In July, Editor-At-Large Scott Gilmore wrote about Donald Trump’s likely lasting legacy as the president who forced American lawmakers to rethink the president’s powers.
Donald Trump has exposed many flaws in the American government model. And, true to his history, he has exploited most of them. In addition to using Scott Gilmore’s list, Americans may also want their CEO to have, if not direct experience in government, at least an understanding of the constitution and the purpose of the institutions of government. It is not an entry-level job.

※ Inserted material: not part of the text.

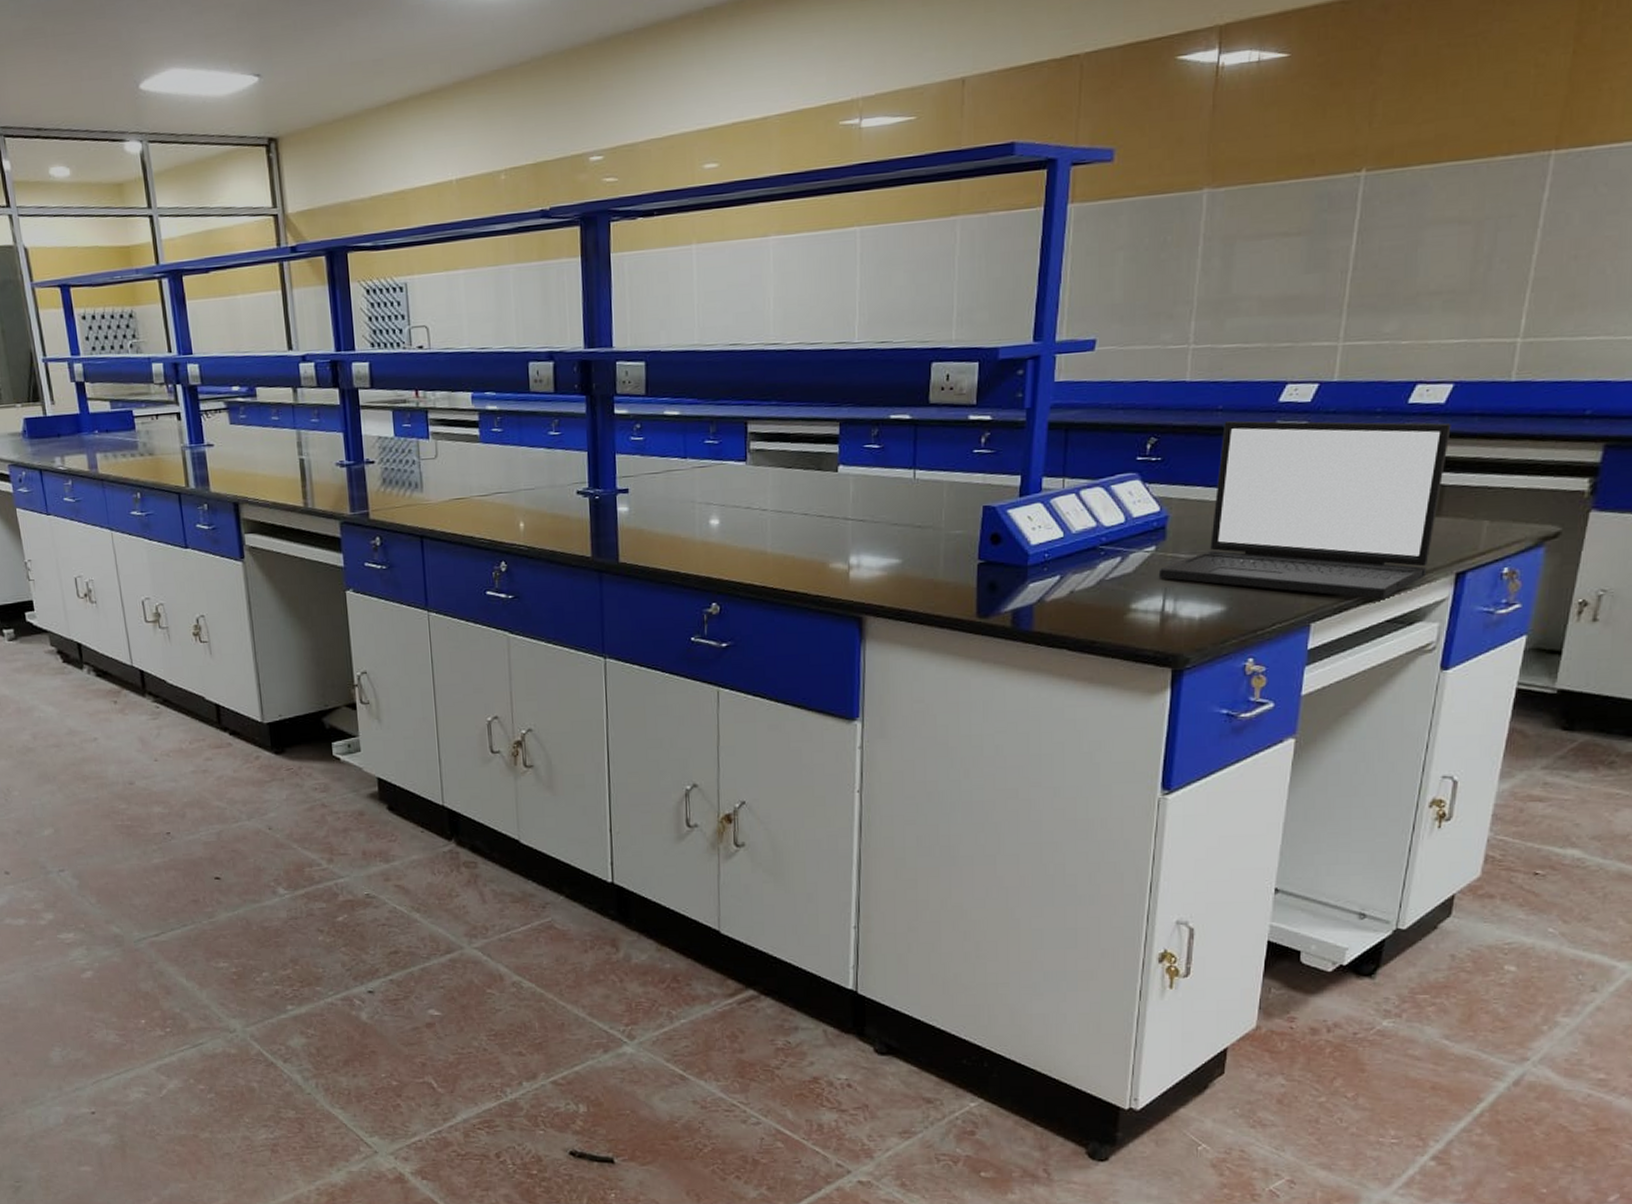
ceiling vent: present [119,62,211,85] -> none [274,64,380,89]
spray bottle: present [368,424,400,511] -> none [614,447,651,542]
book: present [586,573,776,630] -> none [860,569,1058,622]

—Glenda Komenac, Elkford, B.C.
Scott Gilmore missed the most important reckoning in his proposals for the “Trump Prevention Act.” I had mentioned a proposal to a friend who owns a manufacturing company in Wisconsin to prevent high-level corruption by politicians. I suggested my idea might start with big business. The idea: screen high-level appointees for psychopathy. This would clean up much of the dirt in business and politics. There are now reliable and objective methods of testing for psychopaths—it works, and they can’t cheat their way through the tests. I suggested that if big business adopted this approach, with luck it might ﬁnd its way into the vetting process for high public ofﬁce. If we weaned out the psychopaths from high ofﬁce, most of the other Trump Prevention policies of Scott Gilmore would be unnecessary. Honest people do honest things.
—Murray Allen, Kelowna, B.C.
Interesting suggestions, but I think Mr. Gilmore’s column misses the crucial issue: the Trump presidency exposes a potentially catastrophic limitation of the U.S. Constitution. While the president is protected from prosecution in the criminal justice system, the constitution provides for prosecution (impeachment) of the president only by the Congress. The result is that prosecution of crimes (obstruction of justice, emolument, etc.) is political, not judicial. A president can be guilty of the worst crimes, but if he or she has popular support, and/or party support, he or she will not be tried, let alone removed from ofﬁce. In these hyper-partisan times, let us not forget that Hitler had popular support.
—Bill Bowden, Southampton, Ont.
East Coast kindness
In June, Senior Writer Anne Kingston wrote about how human kindness—and resurgent empathy across the globe—is the only solution to a broken world.
Anne Kingston and Maclean’s deserve great thanks for the cover story on compassion. However, there may be a more direct and effective way to ﬁnd compassion than by reviewing the academics, TED talks, legislation or business strategies discussed at some length. Finding compassion could be as simple as getting out of Ontario and its preoccupation with prosperity. Here in the Maritimes and Atlantic Canada, shipwrecks, mining disasters, hurricanes and air crashes have elicited compassion for hundreds of years. Indeed, this compassion continues daily. Our volunteer ﬁre departments and search-and-rescue teams respond to anything and everything where they can be useful—and all of us keep donating to them whether we get tax credits or not. Whether a Syrian refugee family loses seven in a house ﬁre in Halifax or a 25-year-old volunteer ﬁreman perishes on his ﬁrst motorcycle ride, our community responds with the compassion your article called for. You might already know of Maritime compassion given the number of people who have taken notice of the musical Come From Away, which tells the story of the Gander, N.L., response to the planes grounded there on 9/11.
—Ernest J. Dick, Granville Ferry, N.S.